Stored items from a collection
_____

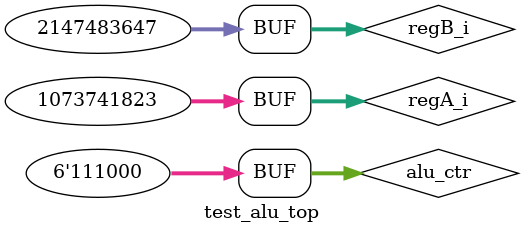
<source format=v>
`timescale 1ns / 1ps


module test_alu_top;

    reg [5:0]          alu_ctr;
    reg [31:0]         regA_i,regB_i;
    
    wire [31:0]        res_o;
    wire               zero;
    
    alu_top alu_top0(.regA_i(regA_i), .regB_i(regB_i), .alu_ctr(alu_ctr), .res_o(res_o), .zero(zero));
    
    initial begin
        
        alu_ctr = 6'b000000;  // add
        regA_i = 32'b0000_0000_0000_0000_0000_0000_1111_0000;
        regB_i = 32'b0000_0000_0000_0000_0000_0000_0000_0001;
 
        #100
        alu_ctr = 6'b001000;  // sub        
        regA_i = 32'b0000_0000_1111_1111_1111_1111_1111_1111; 
        regB_i = 32'b0000_0000_1111_1111_1111_1111_1111_1111; 
        
        #100
        alu_ctr = 6'b000110;  // or      
        regA_i = 32'b0000_0000_1111_0000_1111_0000_1111_1111; 
        regB_i = 32'b0000_0000_0000_1111_0000_1111_1111_0000;
        #100
        alu_ctr = 6'b010000;  // xor      
        regA_i = 32'b1111_1111_1111_0000_0000_0000_1111_1111; 
        regB_i = 32'b0000_1111_0000_1111_0000_1111_0000_0000; 
        #100
        alu_ctr = 6'b010100;  // and      
        regA_i = 32'b0000_0000_1111_0000_1111_0000_1111_1111; 
        regB_i = 32'b0000_0000_0000_1111_0000_1111_0000_1111;
        
        #100
        alu_ctr = 6'b001111;  // srcB        
        regA_i = 32'b0000_0000_1111_1111_1111_1111_1111_1111; 
        regB_i = 32'b0000_0000_1111_1111_1111_1111_1111_1111;
        
        #100
        alu_ctr = 6'b011000;  // sll        
        regA_i = 32'b0000_0000_0000_0000_0000_0000_0000_0100; 
        regB_i = 32'b0000_0000_0000_0000_0000_0000_0000_0010;
        #100
        alu_ctr = 6'b011100;  // srl      
        regA_i = 32'b0000_0000_0000_0000_0000_0000_0000_0100; 
        regB_i = 32'b0000_0000_0000_0000_0000_0000_0000_0010;
        #100
        alu_ctr = 6'b100000;  // sra        
        regA_i = 32'b0000_0000_0000_0000_0000_0000_0000_0100; 
        regB_i = 32'b0000_0000_0000_0000_0000_0000_0000_0010;
 
        
        #100
        alu_ctr = 6'b000010;  // slt->1
        regA_i = 32'b1111_1111_1111_1111_1111_1111_1111_1111;
        regB_i = 32'b0111_1111_1111_1111_1111_1111_1111_1111;
        
        #100
        alu_ctr = 6'b000010;  // slt->0
        regA_i = 32'b0000_1111_1111_1111_1111_1111_1111_1111;
        regB_i = 32'b0000_1111_1111_1111_1111_1111_1111_1111;
        
        #100
        alu_ctr = 6'b000011;  // sltu->0
        regA_i = 32'b1111_1111_1111_1111_1111_1111_1111_1111; 
        regB_i = 32'b0111_1111_1111_1111_1111_1111_1111_1111; 

        #100
        alu_ctr = 6'b000011;  // sltu->0
        regA_i = 32'b0000_1111_1111_1111_1111_1111_1111_1111; 
        regB_i = 32'b0000_1111_1111_1111_1111_1111_1111_1111;
        
        #100
        alu_ctr = 6'b110000;  // bge->0     
        regA_i = 32'b1111_1111_1111_1111_1111_1111_1111_1111; 
        regB_i = 32'b0111_1111_1111_1111_1111_1111_1111_1111; 

        #100
        alu_ctr = 6'b110000;  // bge->1
        regA_i = 32'b0111_1111_1111_1111_1111_1111_1111_1111; 
        regB_i = 32'b0111_1111_1111_1111_1111_1111_1111_1111;
        
        #100
        alu_ctr = 6'b110000;  // bge->0
        regA_i = 32'b0011_1111_1111_1111_1111_1111_1111_1111; 
        regB_i = 32'b0111_1111_1111_1111_1111_1111_1111_1111;
        
        #100
        alu_ctr = 6'b111000;  // bgeu->1
        regA_i = 32'b1111_1111_1111_1111_1111_1111_1111_1111; 
        regB_i = 32'b0111_1111_1111_1111_1111_1111_1111_1111; 

        #100
        alu_ctr = 6'b111000;  // bgeu->1
        regA_i = 32'b0111_1111_1111_1111_1111_1111_1111_1111; 
        regB_i = 32'b0111_1111_1111_1111_1111_1111_1111_1111;
         
        #100
        alu_ctr = 6'b111000;  // bgeu->0
        regA_i = 32'b0011_1111_1111_1111_1111_1111_1111_1111; 
        regB_i = 32'b0111_1111_1111_1111_1111_1111_1111_1111; 
        
    end

endmodule
</source>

_____

_WHAT THIS TASK INVOLVES:_
Please print every record exactly, leaving out the pictures.

_ANSWER TO THE PROBLEM:_
<source format=v>
`timescale 1ns / 1ps


module test_alu_top;

    reg [5:0]          alu_ctr;
    reg [31:0]         regA_i,regB_i;
    
    wire [31:0]        res_o;
    wire               zero;
    
    alu_top alu_top0(.regA_i(regA_i), .regB_i(regB_i), .alu_ctr(alu_ctr), .res_o(res_o), .zero(zero));
    
    initial begin
        
        alu_ctr = 6'b000000;  // add
        regA_i = 32'b0000_0000_0000_0000_0000_0000_1111_0000;
        regB_i = 32'b0000_0000_0000_0000_0000_0000_0000_0001;
 
        #100
        alu_ctr = 6'b001000;  // sub        
        regA_i = 32'b0000_0000_1111_1111_1111_1111_1111_1111; 
        regB_i = 32'b0000_0000_1111_1111_1111_1111_1111_1111; 
        
        #100
        alu_ctr = 6'b000110;  // or      
        regA_i = 32'b0000_0000_1111_0000_1111_0000_1111_1111; 
        regB_i = 32'b0000_0000_0000_1111_0000_1111_1111_0000;
        #100
        alu_ctr = 6'b010000;  // xor      
        regA_i = 32'b1111_1111_1111_0000_0000_0000_1111_1111; 
        regB_i = 32'b0000_1111_0000_1111_0000_1111_0000_0000; 
        #100
        alu_ctr = 6'b010100;  // and      
        regA_i = 32'b0000_0000_1111_0000_1111_0000_1111_1111; 
        regB_i = 32'b0000_0000_0000_1111_0000_1111_0000_1111;
        
        #100
        alu_ctr = 6'b001111;  // srcB        
        regA_i = 32'b0000_0000_1111_1111_1111_1111_1111_1111; 
        regB_i = 32'b0000_0000_1111_1111_1111_1111_1111_1111;
        
        #100
        alu_ctr = 6'b011000;  // sll        
        regA_i = 32'b0000_0000_0000_0000_0000_0000_0000_0100; 
        regB_i = 32'b0000_0000_0000_0000_0000_0000_0000_0010;
        #100
        alu_ctr = 6'b011100;  // srl      
        regA_i = 32'b0000_0000_0000_0000_0000_0000_0000_0100; 
        regB_i = 32'b0000_0000_0000_0000_0000_0000_0000_0010;
        #100
        alu_ctr = 6'b100000;  // sra        
        regA_i = 32'b0000_0000_0000_0000_0000_0000_0000_0100; 
        regB_i = 32'b0000_0000_0000_0000_0000_0000_0000_0010;
 
        
        #100
        alu_ctr = 6'b000010;  // slt->1
        regA_i = 32'b1111_1111_1111_1111_1111_1111_1111_1111;
        regB_i = 32'b0111_1111_1111_1111_1111_1111_1111_1111;
        
        #100
        alu_ctr = 6'b000010;  // slt->0
        regA_i = 32'b0000_1111_1111_1111_1111_1111_1111_1111;
        regB_i = 32'b0000_1111_1111_1111_1111_1111_1111_1111;
        
        #100
        alu_ctr = 6'b000011;  // sltu->0
        regA_i = 32'b1111_1111_1111_1111_1111_1111_1111_1111; 
        regB_i = 32'b0111_1111_1111_1111_1111_1111_1111_1111; 

        #100
        alu_ctr = 6'b000011;  // sltu->0
        regA_i = 32'b0000_1111_1111_1111_1111_1111_1111_1111; 
        regB_i = 32'b0000_1111_1111_1111_1111_1111_1111_1111;
        
        #100
        alu_ctr = 6'b110000;  // bge->0     
        regA_i = 32'b1111_1111_1111_1111_1111_1111_1111_1111; 
        regB_i = 32'b0111_1111_1111_1111_1111_1111_1111_1111; 

        #100
        alu_ctr = 6'b110000;  // bge->1
        regA_i = 32'b0111_1111_1111_1111_1111_1111_1111_1111; 
        regB_i = 32'b0111_1111_1111_1111_1111_1111_1111_1111;
        
        #100
        alu_ctr = 6'b110000;  // bge->0
        regA_i = 32'b0011_1111_1111_1111_1111_1111_1111_1111; 
        regB_i = 32'b0111_1111_1111_1111_1111_1111_1111_1111;
        
        #100
        alu_ctr = 6'b111000;  // bgeu->1
        regA_i = 32'b1111_1111_1111_1111_1111_1111_1111_1111; 
        regB_i = 32'b0111_1111_1111_1111_1111_1111_1111_1111; 

        #100
        alu_ctr = 6'b111000;  // bgeu->1
        regA_i = 32'b0111_1111_1111_1111_1111_1111_1111_1111; 
        regB_i = 32'b0111_1111_1111_1111_1111_1111_1111_1111;
         
        #100
        alu_ctr = 6'b111000;  // bgeu->0
        regA_i = 32'b0011_1111_1111_1111_1111_1111_1111_1111; 
        regB_i = 32'b0111_1111_1111_1111_1111_1111_1111_1111; 
        
    end

endmodule
</source>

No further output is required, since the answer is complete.